Was sind das überhaupt für kleine Sehwinkel, die nicht einmal über das eigene kurze Leben den Blick in die nächste Ewigkeit spannen! Wenn du nach deinem Tode ein bleibendes Werk wirst hinterlassen haben, dann wirst du anfangen jung zu werden, wo nicht, so warst du alt geboren, alt wie ein Lederapfel, trotz all deinem Dulieh und Gemauser. Oder wird vielleicht gerade darum so unverschämt gebalzt, weil man spürt, morgen wird Halali geblasen?

Du bist heute grün oder wenigstens grünlich. Ich gratuliere von Herzen. Allein nicht grün, sondern immergrün ist die Farbe des Ruhmes. Ihr seid heute unstreitig die Blüte der Nation, obschon ich mir lieber andere Blumen ins Knopfloch stecke. Allein seht euch vor, es gibt auch Blumkohl.

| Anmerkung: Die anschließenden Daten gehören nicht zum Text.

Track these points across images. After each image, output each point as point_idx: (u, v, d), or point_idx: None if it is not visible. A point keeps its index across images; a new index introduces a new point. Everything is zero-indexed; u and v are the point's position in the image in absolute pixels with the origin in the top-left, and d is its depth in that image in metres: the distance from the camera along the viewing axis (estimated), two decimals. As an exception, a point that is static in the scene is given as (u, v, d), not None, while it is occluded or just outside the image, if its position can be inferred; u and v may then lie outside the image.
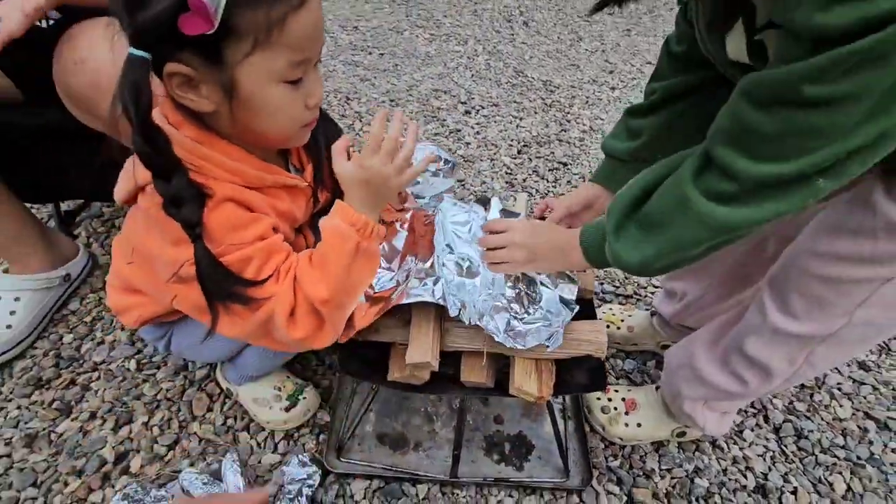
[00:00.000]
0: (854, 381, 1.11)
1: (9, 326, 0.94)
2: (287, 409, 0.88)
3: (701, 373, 0.83)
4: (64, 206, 1.22)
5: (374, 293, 0.72)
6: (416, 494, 0.86)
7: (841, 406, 1.06)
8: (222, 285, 0.55)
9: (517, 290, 0.73)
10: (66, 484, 0.81)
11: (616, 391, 0.96)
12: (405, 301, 0.69)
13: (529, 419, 0.96)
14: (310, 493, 0.80)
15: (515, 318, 0.69)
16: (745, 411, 1.03)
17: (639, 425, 0.92)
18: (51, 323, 1.03)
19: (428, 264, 0.74)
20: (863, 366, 1.15)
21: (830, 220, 0.65)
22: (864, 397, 1.08)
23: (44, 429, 0.87)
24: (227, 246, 0.56)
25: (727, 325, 0.82)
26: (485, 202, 0.87)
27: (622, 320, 1.09)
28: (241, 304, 0.57)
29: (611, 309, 1.13)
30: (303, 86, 0.56)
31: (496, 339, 0.67)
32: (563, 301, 0.74)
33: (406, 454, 0.90)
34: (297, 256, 0.61)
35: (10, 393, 0.91)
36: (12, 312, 0.95)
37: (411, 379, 0.73)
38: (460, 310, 0.69)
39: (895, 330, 0.71)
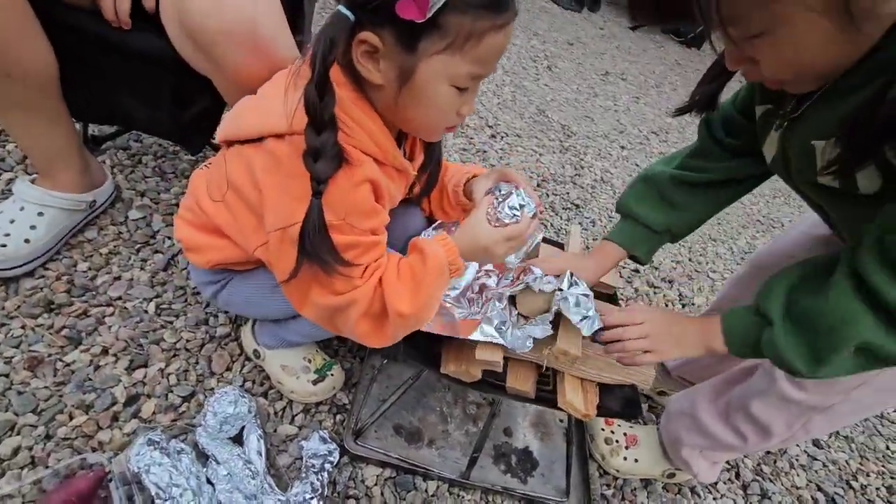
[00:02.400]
0: (808, 455, 1.23)
1: (27, 241, 0.88)
2: (315, 382, 0.87)
3: (702, 423, 0.90)
4: (91, 128, 1.16)
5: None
6: (426, 490, 0.87)
7: (798, 475, 1.17)
8: (319, 248, 0.56)
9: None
10: (71, 416, 0.76)
11: (619, 425, 1.02)
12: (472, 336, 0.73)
13: (536, 437, 1.00)
14: (330, 469, 0.79)
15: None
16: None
17: (636, 461, 0.98)
18: (65, 247, 0.96)
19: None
20: (816, 443, 1.28)
21: None
22: (816, 471, 1.20)
23: (50, 355, 0.81)
24: (344, 224, 0.58)
25: (730, 383, 0.90)
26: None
27: None
28: (326, 272, 0.58)
29: None
30: (465, 95, 0.60)
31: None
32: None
33: (420, 449, 0.91)
34: (387, 261, 0.64)
35: (16, 310, 0.84)
36: (33, 227, 0.89)
37: (463, 375, 0.75)
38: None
39: (880, 409, 0.82)
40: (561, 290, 0.73)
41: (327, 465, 0.78)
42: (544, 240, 0.96)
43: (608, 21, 4.20)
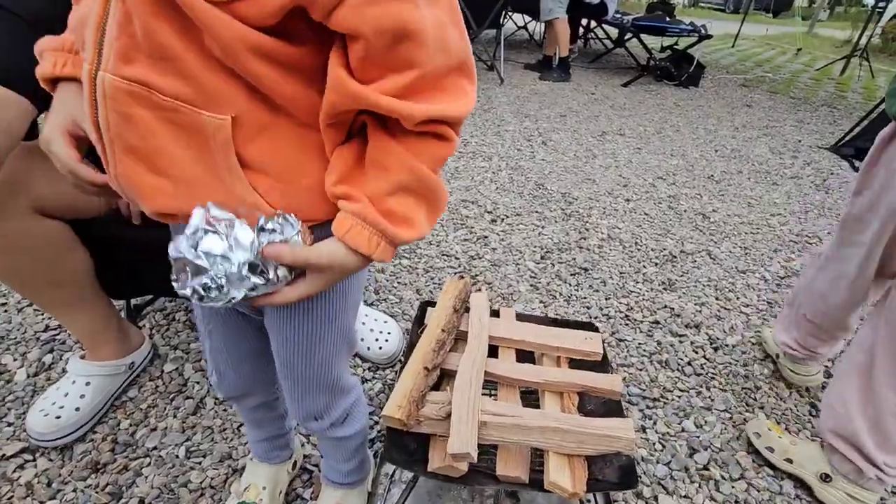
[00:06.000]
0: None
1: (77, 409, 1.03)
2: None
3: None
4: (133, 300, 1.36)
5: None
6: None
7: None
8: None
9: None
10: (111, 570, 0.84)
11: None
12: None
13: (562, 523, 0.96)
14: (345, 590, 0.80)
15: None
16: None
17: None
18: (111, 409, 1.11)
19: None
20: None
21: None
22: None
23: (96, 513, 0.91)
24: None
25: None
26: None
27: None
28: None
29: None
30: None
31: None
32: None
33: (439, 555, 0.90)
34: None
35: (69, 475, 0.97)
36: (82, 396, 1.04)
37: (450, 471, 0.77)
38: None
39: None
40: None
41: (341, 586, 0.80)
42: None
43: (599, 84, 4.42)
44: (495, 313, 1.05)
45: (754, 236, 2.16)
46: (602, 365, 0.96)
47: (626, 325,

Gewiß: für die Zuchtwahl, für Ehe, Liebe und Liebschaft, da ist Jugend ein Vorzug. Falls also einer der Senatoren der Poesie auf den unglücklichen Einfall geriete, Euch eine Kellnerin vom Spatenbräu abspenstig machen zu wollen, dann würdet ihr glänzend über das Alter siegen. Immerhin, so über die Maßen genial braucht man sich deswegen nicht zu gebärden. Denn ob es auch ein Vorzug ist, so ist es doch gottlob kein seltener. Man teilt ihn mit Millionen von Mitmenschen, ja mit Milliarden von anderen minder zweibeinigen Geschöpfen, die darum nicht den Anspruch erheben, Genie zu sein.

Schließlich ein Geheimnis im Vertrauen. Mit der Jugend, wissen Sie, geht es wie mit dem Pferdespiel; sie rennt herum. Kaum hat einer angefangen, der jüngste zu sein, so reitet ihm schon ein noch jüngerer auf den Fersen. Und während er eben gerade im besten Zug ist, seinen Vordermann »wackliger Greis« zu schmähen, kichert es bereits hinter ihm »alter Geck«. Hören Sie es nicht? So schauen Sie doch nur in den Spiegel. Man sieht ja wahrhaftig schon drei anmutige Fältlein links und rechts neben den Augen! Das sind junge hoffnungsvolle Rünzelchen, mein Bester. Und wenn diese Rünzelchen werden Runzeln geworden sein, dann wird eine freche Bande mannbarer Buben Sie verhöhnen, so wie jetzt Sie die Alten verhöhnen. Amen, das geschehe!